With the increase of schools now using Zoom and other videoconferencing applications and websites, not only for staff but for students, we have seen an increase in internet trolls invading public Zoom or other meeting calls (where the invitations are open) and using screensharing features to takeover a presentation and share graphic content to all participants.
To mitigate against these attacks, for those hosting large or public group meetings, we strongly encourage hosts to change settings so that only the host can share the screen. For private and small group meetings, be sure password protections are enabled by default and that these are kept on to prevent uninvited users from joining.

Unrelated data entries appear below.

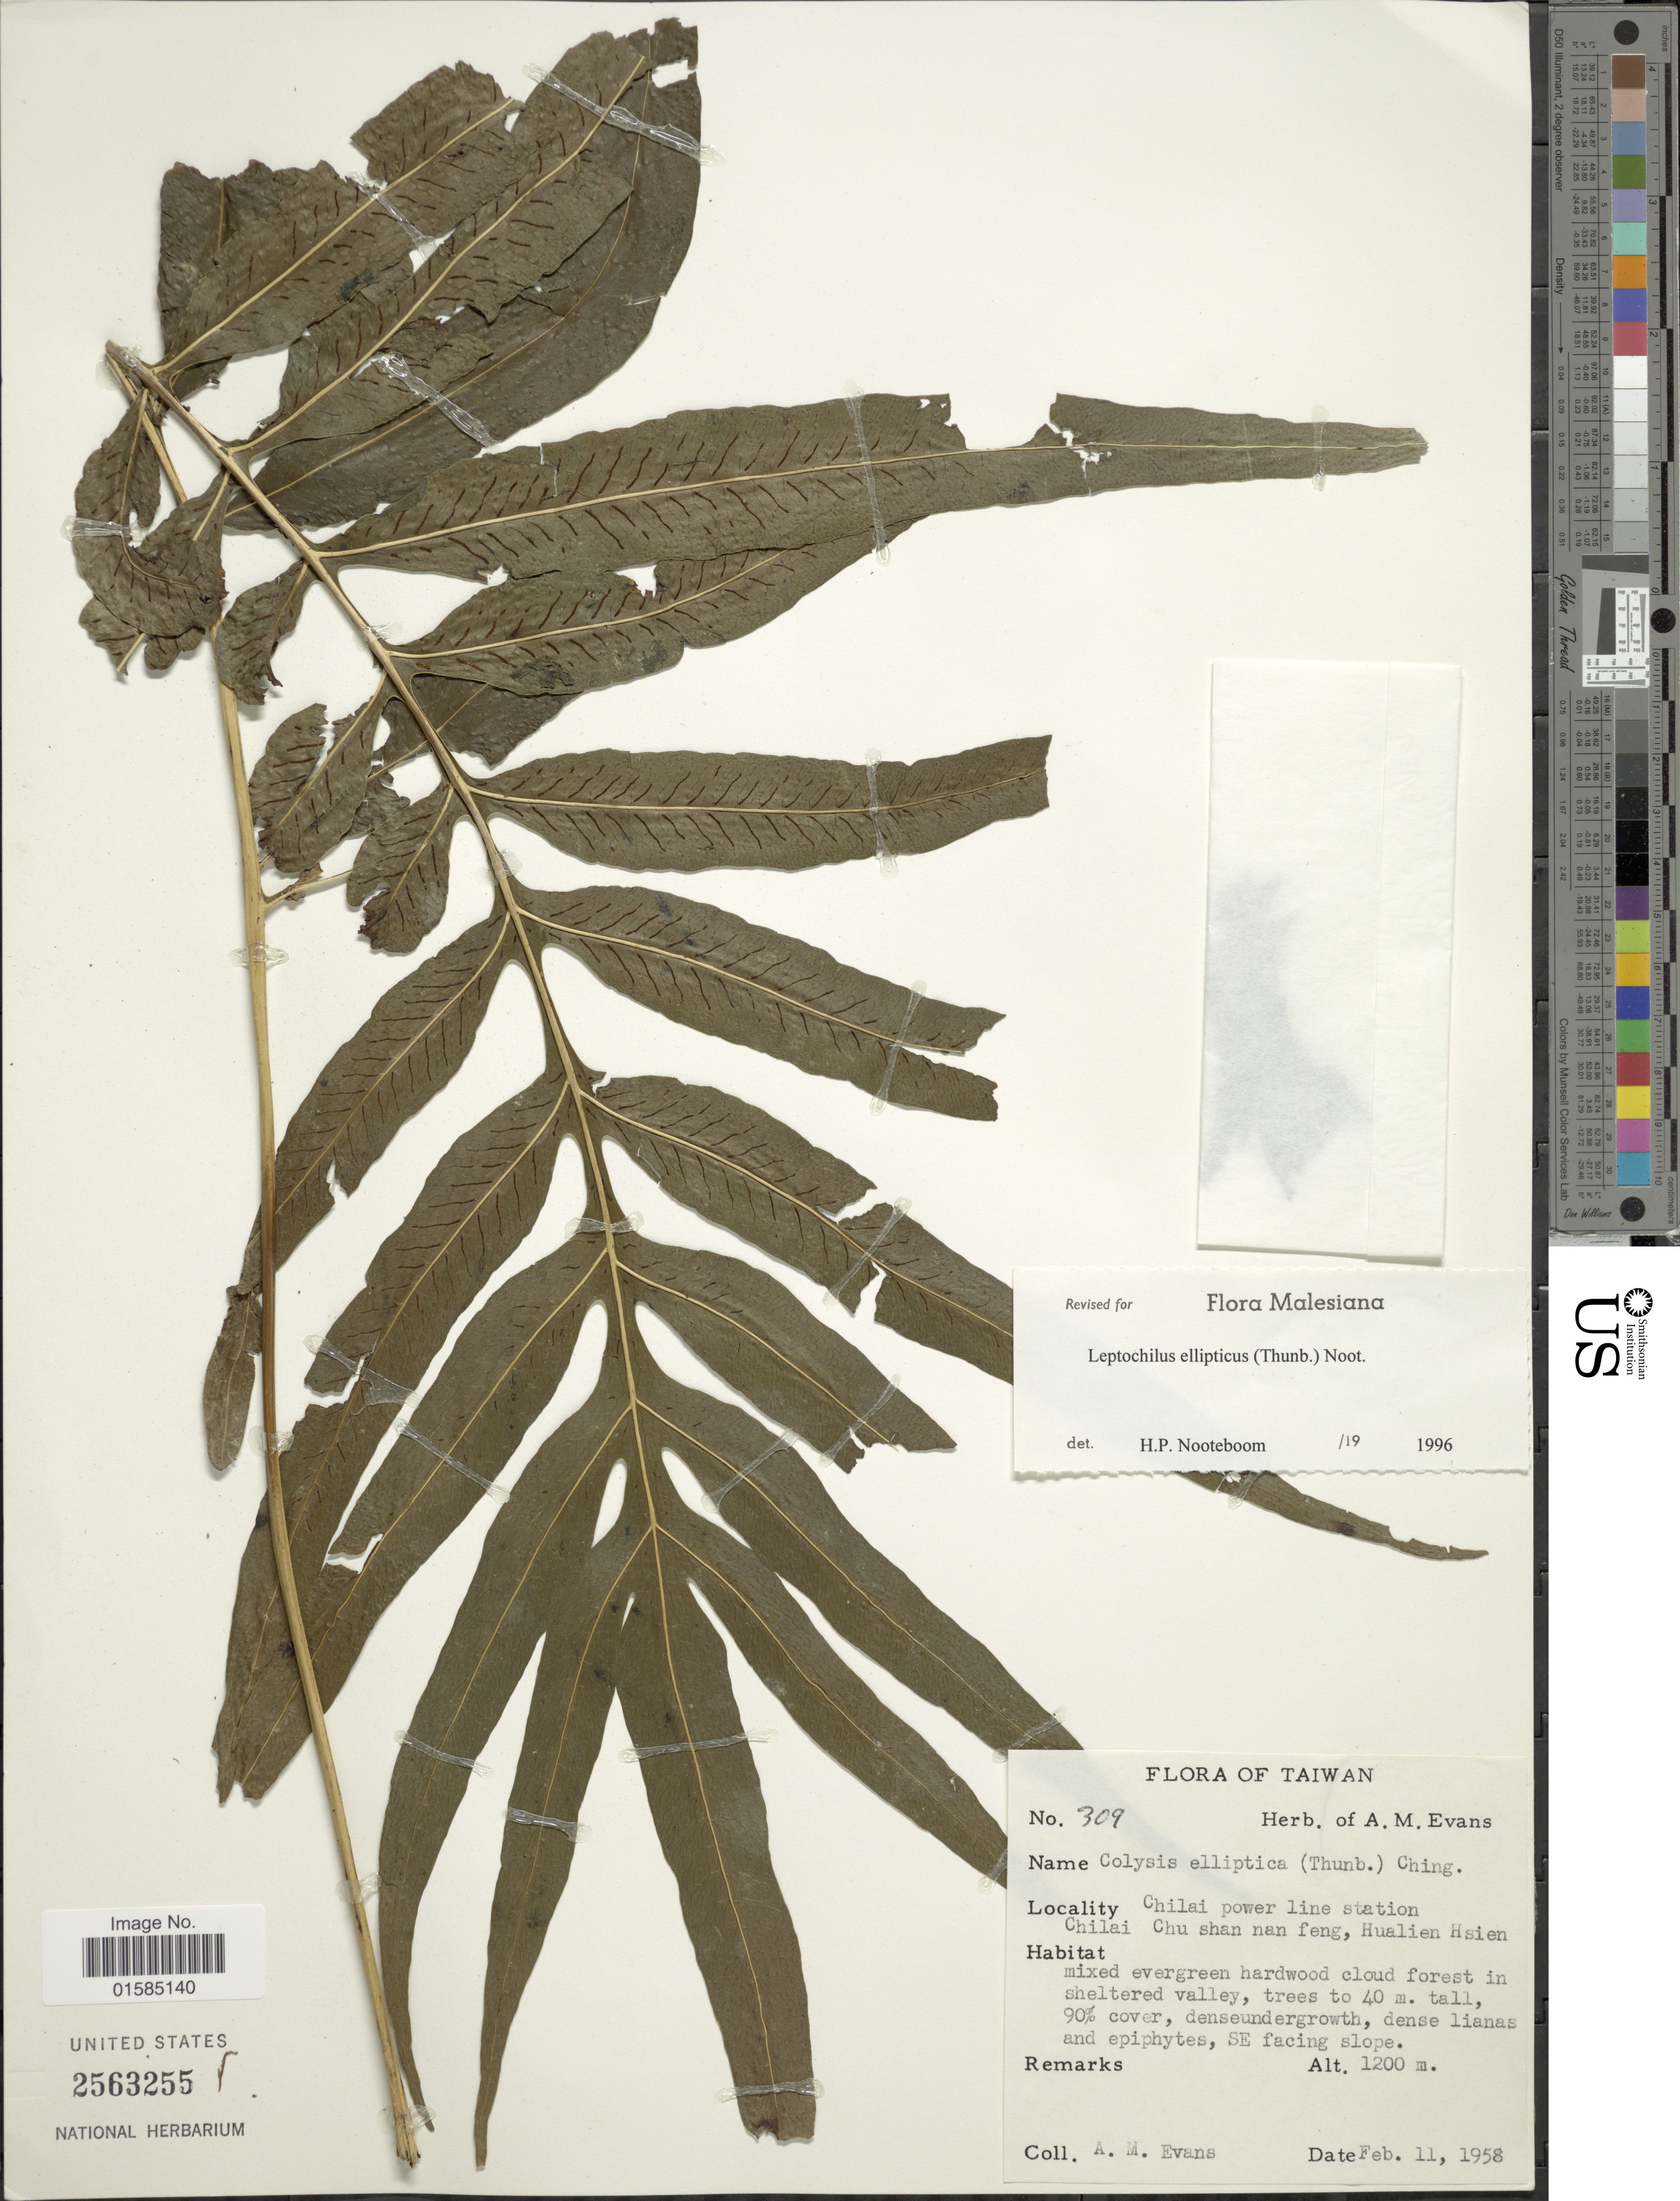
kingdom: Plantae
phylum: Tracheophyta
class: Polypodiopsida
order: Polypodiales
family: Polypodiaceae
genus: Leptochilus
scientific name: Leptochilus ellipticus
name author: (Thunb.) Noot.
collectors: A. M. Evans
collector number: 309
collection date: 1958-02-11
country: Taiwan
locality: Taiwan, Chilai power line station Chilai Chu shan nan feng,hualien Hsien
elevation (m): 1200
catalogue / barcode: US 2563255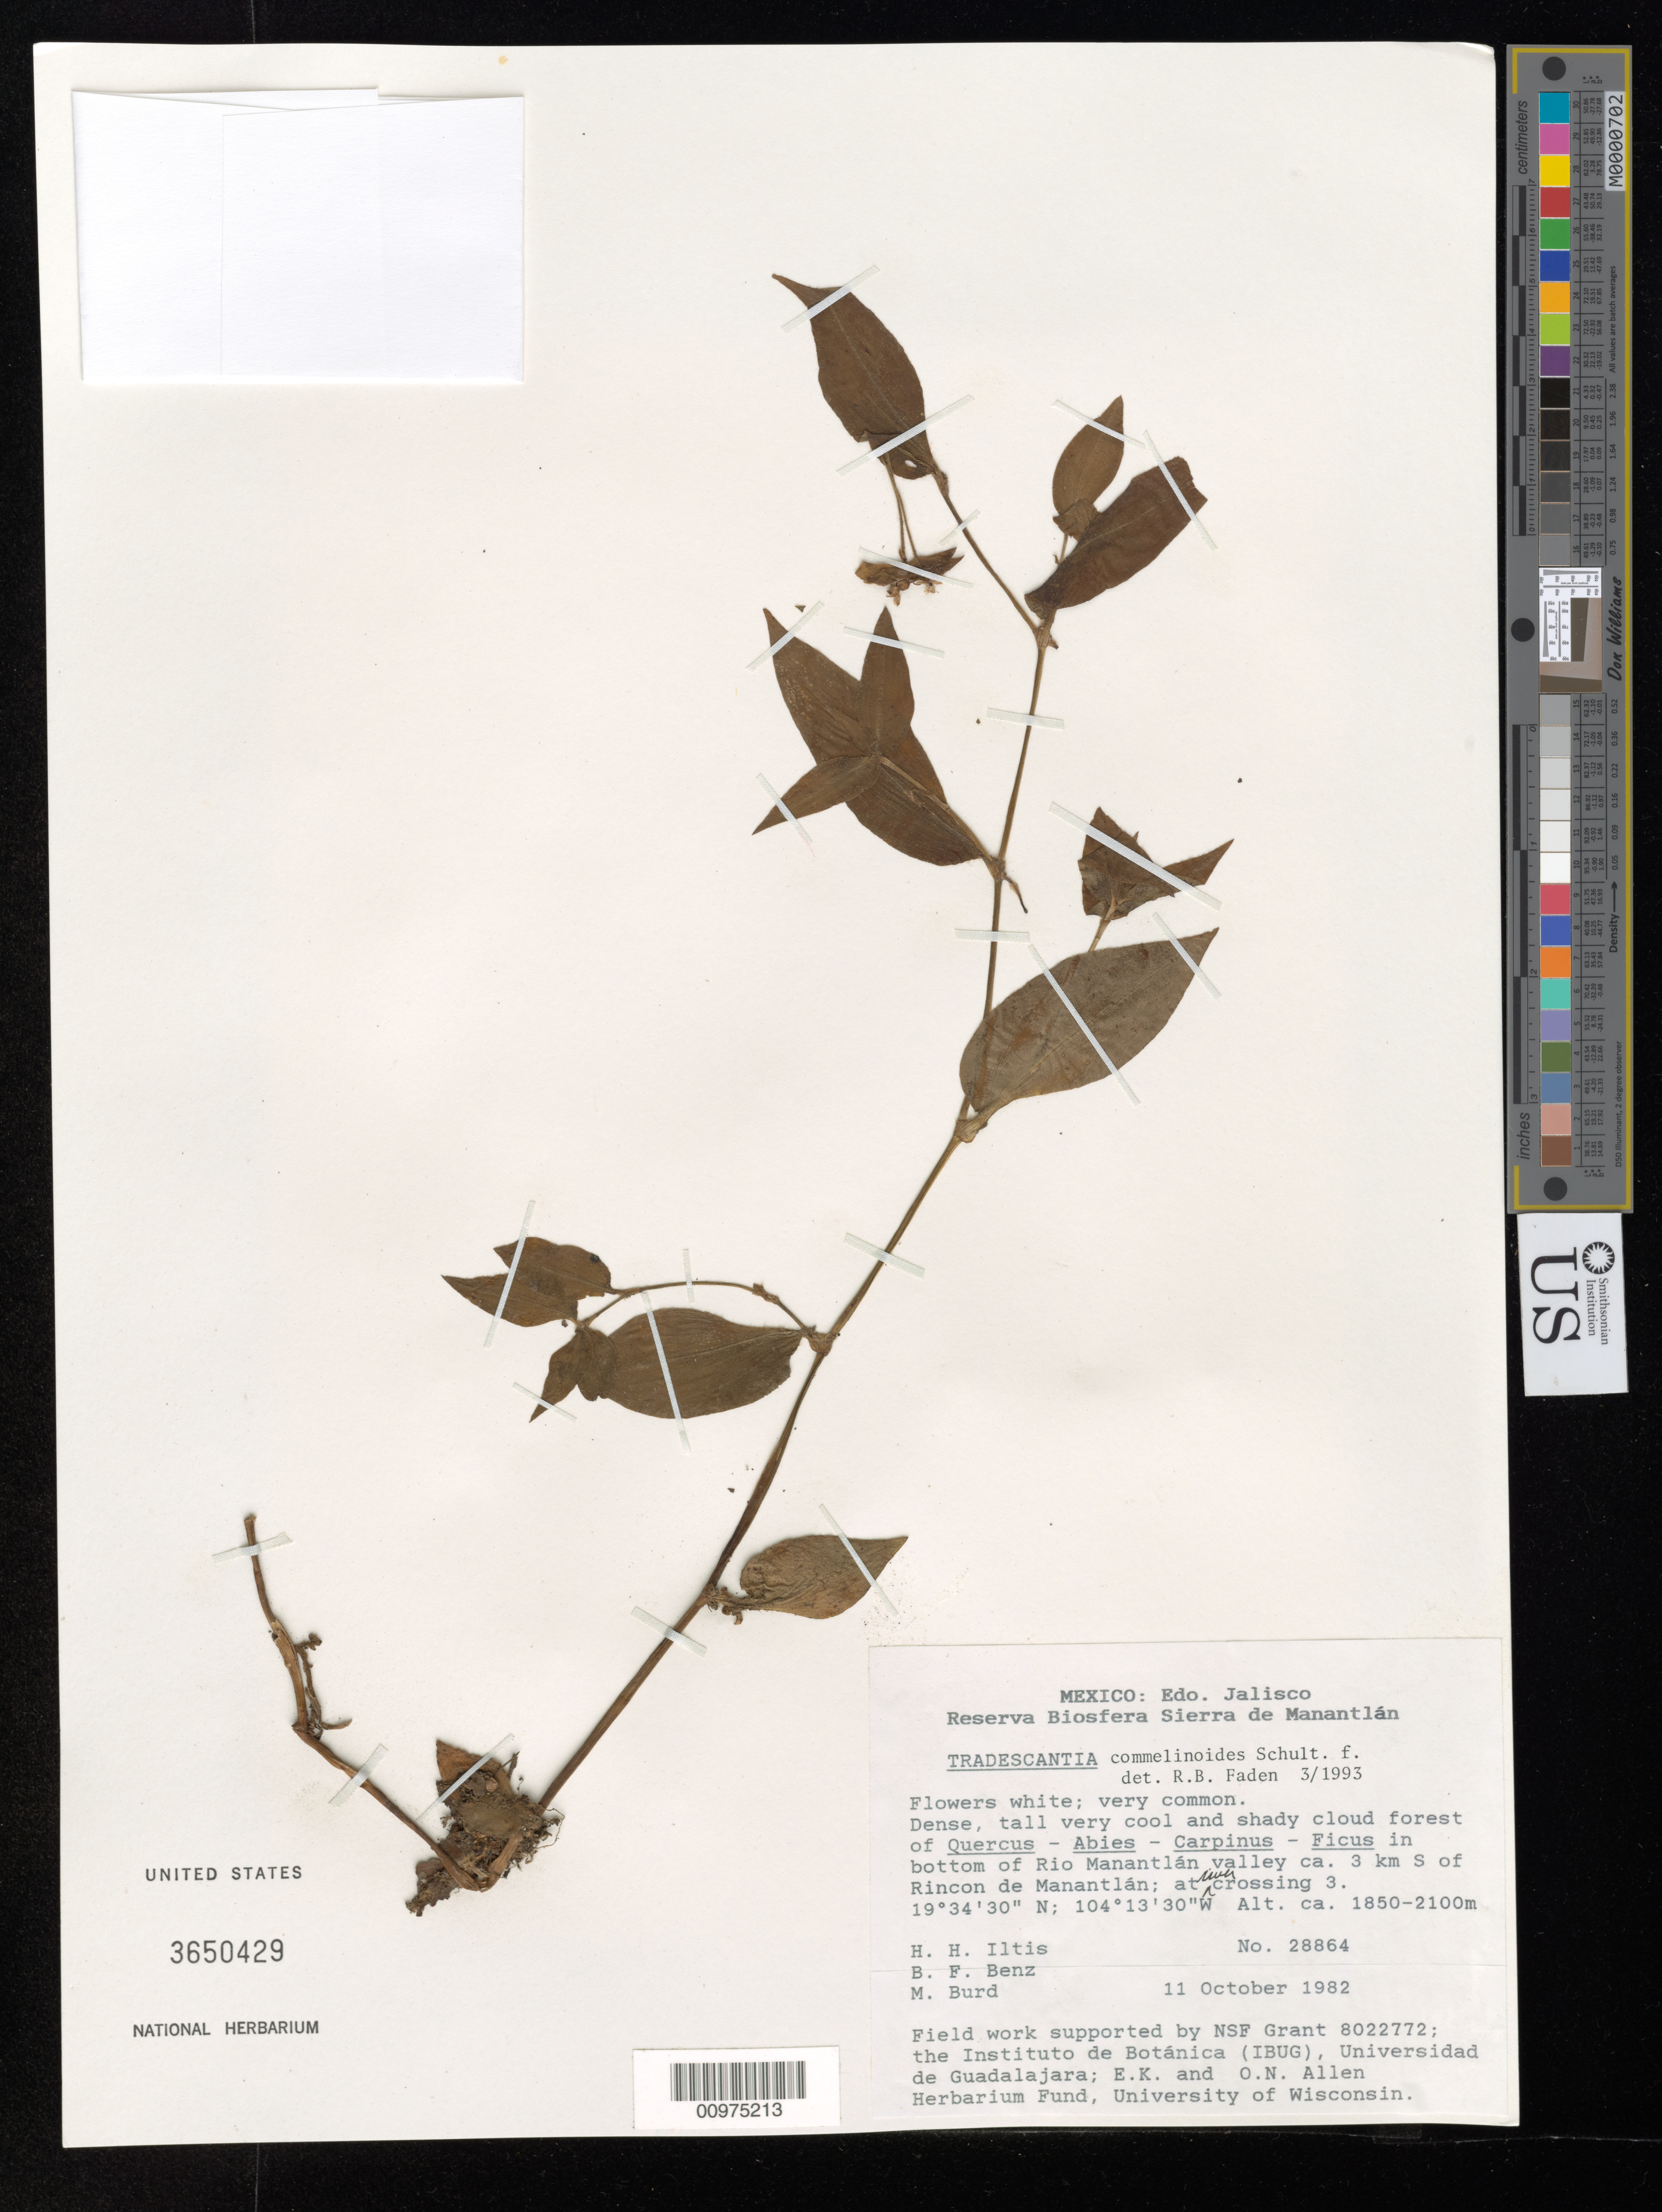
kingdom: Plantae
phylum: Tracheophyta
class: Liliopsida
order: Commelinales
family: Commelinaceae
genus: Tradescantia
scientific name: Tradescantia commelinoides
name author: Schult. & Schult. f.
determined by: Faden, Robert B., (US), Smithsonian Institution - National Museum of Natural History (UNITED STATES)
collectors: H. H. Iltis et al.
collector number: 28864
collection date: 1982-10-11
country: Mexico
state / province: Jalisco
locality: Reserva Biosfera Sierra de Manantlán.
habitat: Dense, tall very cool and shady cloud forest of Quercus - Abies - Carpinus - Ficus in bottom of Rio Manantlán valley ca. 3 km S of Rincon de Manantlán; at crossing 3.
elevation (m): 1850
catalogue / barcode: US 3650429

The following steps can be taken to mitigate teleconference hijacking threats:
- Do not make meetings or classrooms public. In Zoom, there are two options to make a meeting private: require a meeting password or use the waiting room feature and control the admittance of guests.
- Do not share a link to a teleconference or classroom on an unrestricted publicly available social media post. Provide the link directly to specific people.
- Manage screensharing options. In Zoom, change screensharing to “Host Only.”
- Ensure users are using the updated version of remote access/meeting applications. In January 2020, Zoom updated their software. In their security update, the teleconference software provider added passwords by default for meetings and disabled the ability to randomly scan for meetings to join.
- Lastly, ensure that your organization’s telework policy or guide addresses requirements for physical and information security.